If the 4 x 18650's are in parallel, that is one problem, and if they are in series, that is an entirely different problem. The rule of thumb is that you don't want to lose more than 5% of the power in the wiring. The fomula for losses is I^2 x R. So if you have a Buck Driver, the voltage to the driver from the battery pack will be fairly high, ~15 volts, and the LED @ 3 Amps will be seeing around 10 watts. From the 15 volt battery pack, that is about 700ma, so the resistence in the wiring should be no more than about 1 ohms (.7x.7=.49 x 1= .49 watt. If the Batteries are in parallel, then 3 amps at the LED is going to require about 3 amps from the battery pack. Using the I^2 x R formula again, 3 x3=9 x .055=.5watt, or the wiring will need to be about .55 ohm. Those two scenarios dictate very different wiring selection.
So let's say you need a total of 5 feet of wire (total). For the 15 Volt scenario, it would need to be less than .2 ohms per foot, and that corresponds about to 30 gauge copper. I'd probably use 22 gauge, it is a bit less fragile, and easier to work with. The parallel battery configuration needs to be on the order of .01 ohms per foot. That in turn dictates a wire of at least 18 gauge copper, and 16 gauge would
probably be preferable.

I suppose you could also be looking at a series/parallel configuration. That would be about 7.5 volts, and 10 watts would be about 1.33 amps. I^2=1.3x1.3=1.8 x .28 ohms=.5 watts. That works out to about
.052 ohms per foot, of about 26 gauge copper.

Basically the losses go up as the square of the current, so relatively high voltage feeding a remote buck regulator/LED is almost always preferable to a Boost regulator driving the same configuration.
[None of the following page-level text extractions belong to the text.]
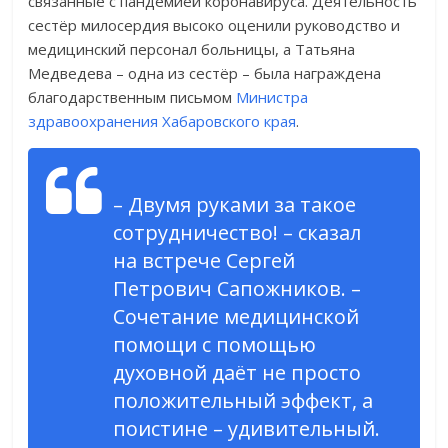
связанные с пандемией коронавируса. Деятельность
сестёр милосердия высоко оценили руководство и
медицинский персонал больницы, а Татьяна
Медведева – одна из сестёр – была награждена
благодарственным письмом
Министра
здравоохранения Хабаровского края
.
– Двумя руками за такое
сотрудничество! – сказал
на встрече Сергей
Петрович Сапожников. –
Сочетание медицинской
помощи с помощью
духовной даёт не просто
положительный эффект, а
поистине – удивительный.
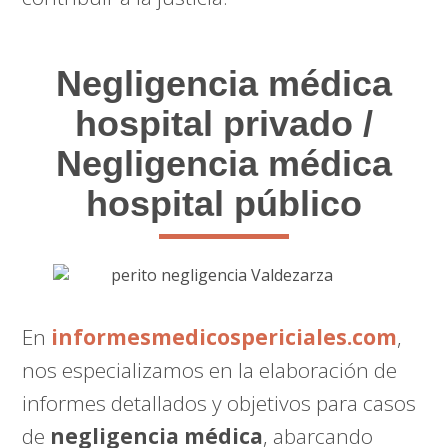
Negligencia médica
hospital privado /
Negligencia médica
hospital público
En
informesmedicospericiales.com
,
nos especializamos en la elaboración de
informes detallados y objetivos para casos
de
negligencia médica
, abarcando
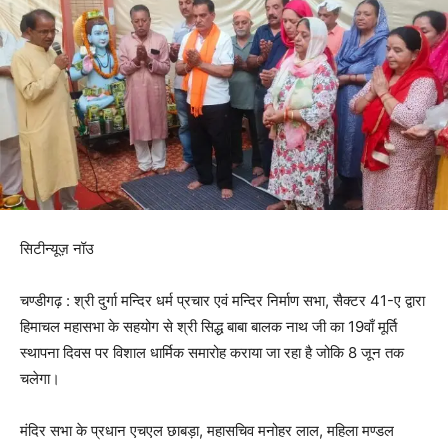
सिटीन्यूज़ नॉउ
चण्डीगढ़ : श्री दुर्गा मन्दिर धर्म प्रचार एवं मन्दिर निर्माण सभा, सैक्टर 41-ए द्वारा
हिमाचल महासभा के सहयोग से श्री सिद्ध बाबा बालक नाथ जी का 19वाँ मूर्ति
स्थापना दिवस पर विशाल धार्मिक समारोह कराया जा रहा है जोकि 8 जून तक
चलेगा।
मंदिर सभा के प्रधान एचएल छाबड़ा, महासचिव मनोहर लाल, महिला मण्डल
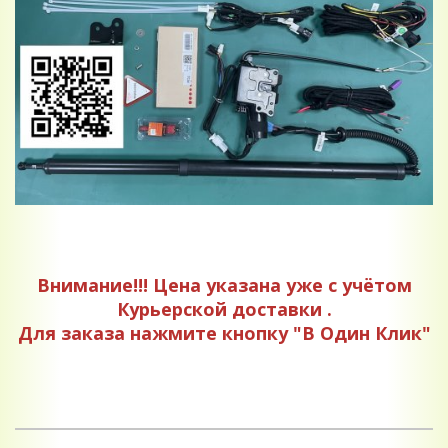
Внимание!!! Цена указана уже с учётом
Курьерской доставки .
Для заказа нажмите кнопку "В Один Клик"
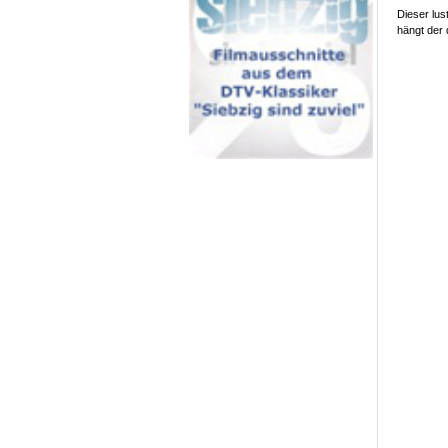
Dieser lu
hängt der 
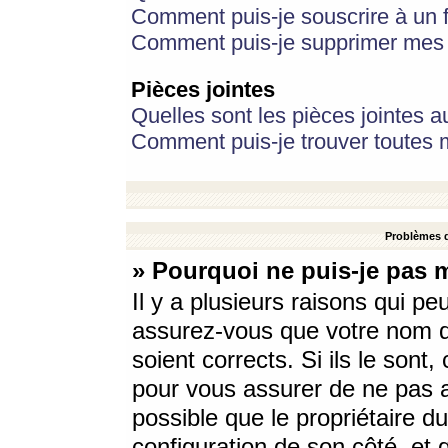
Comment puis-je souscrire à un f
Comment puis-je supprimer mes 
Pièces jointes
Quelles sont les pièces jointes a
Comment puis-je trouver toutes m
Problèmes d
» Pourquoi ne puis-je pas 
Il y a plusieurs raisons qui p
assurez-vous que votre nom d’
soient corrects. Si ils le sont
pour vous assurer de ne pas a
possible que le propriétaire du
configuration de son côté, et q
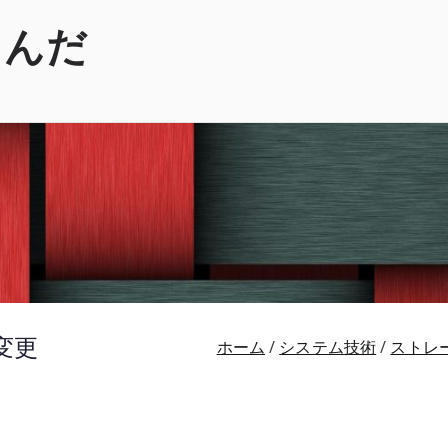
くんだ
に変更
ホーム
システム技術
ストレ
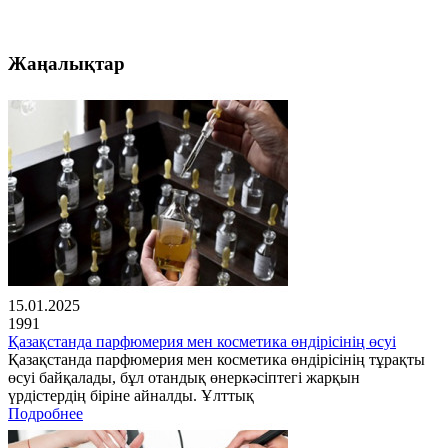
Жаңалықтар
15.01.2025
1991
Қазақстанда парфюмерия мен косметика өндірісінің өсуі
Қазақстанда парфюмерия мен косметика өндірісінің тұрақты
өсуі байқалады, бұл отандық өнеркәсіптегі жарқын
үрдістердің біріне айналды. Ұлттық
Подробнее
Although a bit more expensive, I'd probably go with Teflon insulation. It is pretty impervious to oil/grease, grim, sunlight and heat. If the wiring length changes, the numbers will change, but the formulaes do not.

Hope this is all useful l to you.

I wouldn't recommend using super thin wire.

The reason being that the smaller the wire the more resistance it provides, you could easily be burning up 30-40% of the voltage you started with at the battery by the time it makes it to the driver. If you care about efficiency at all I wouldn't use any less than 14AWG for a three foot run at 3 amps, doing some VERY rough math in my head that with burn around 2% of your starting voltage.

I'll let others correct me and add on, as it is well past my bed time and I have been sitting here rambling off nonsensical paragraphs that thankfully none of you will never see as I still have the good sense to delete them.

Thick wire good, thin wire bad.